__作業依頼__: 判決文の主文では、訴訟費用を誰が負担するとしていますか。

__読解文__:
東京地方裁判所 昭和39年(ワ)3936号 判決 1966年3月30日
原告(反訴被告) 塩野巌
右訴訟代理人弁護士 下山四郎
同 牧瀬義博
被告(反訴原告) 横前智
右訴訟代理人弁護士 美村貞夫
同 八巻忠蔵
同 山下義則
主文
原告(反訴被告)の本訴請求を棄却する。
原告(反訴被告)は、被告(反訴原告)に対し、別紙目録(一)記載の建物につき、昭和三一年八月二八日売買を原因とする所有権移転登記手続をせよ。
訴訟費用は、本訴反訴を通じ、原告(反訴被告)の負担とする。
事実
第一当事者双方の申立て。
原告
(主位的申立て)
1 被告(反訴原告、以下単に「被告」という。)は、原告(反訴被告、以下単に「原告」という。)に対し、
(一) 別紙目録(一)記載の建物を明け渡し、かつ、昭和三九年三月一三日から右明渡しずみに至るまで一ヶ月金二万円の割合による金員を支払え。
(二) 東京法務局杉並出張所昭和三一年一〇月一八日受付第二三三四一号をもってした同日売買予約を原因とする所有権移転請求権保全の仮登記の抹消登記手続をせよ。
2 訴訟費用は、被告の負担とする。
3 第一項(一)および第二項につき仮執行の宣言
(予備的申立て)
被告は、原告に対し、別紙目録(一)記載の建物を収去して、別紙目録(二)記載の土地を明渡し、かつ、昭和三九年一一月二八日以降明渡しずみに至るまで一ヶ月金二万円の割合による金員を支払え。

__提供データ__:

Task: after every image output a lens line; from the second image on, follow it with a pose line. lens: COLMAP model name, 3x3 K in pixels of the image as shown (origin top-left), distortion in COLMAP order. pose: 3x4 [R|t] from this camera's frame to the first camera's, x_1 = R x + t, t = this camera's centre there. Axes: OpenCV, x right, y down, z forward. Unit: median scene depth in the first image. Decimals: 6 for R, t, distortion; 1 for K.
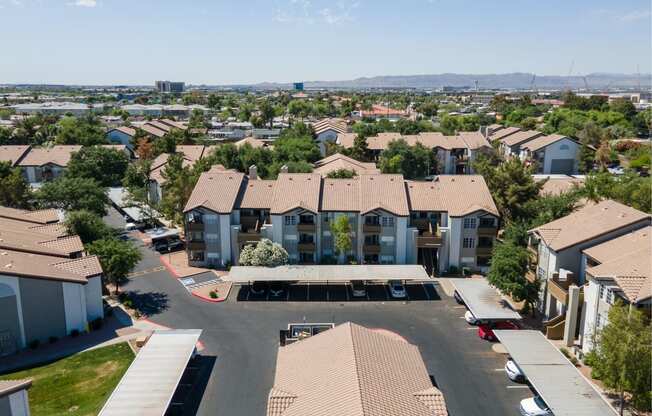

__記述解答__: 本訴反訴を通じ、原告(反訴被告)が負担するとしています。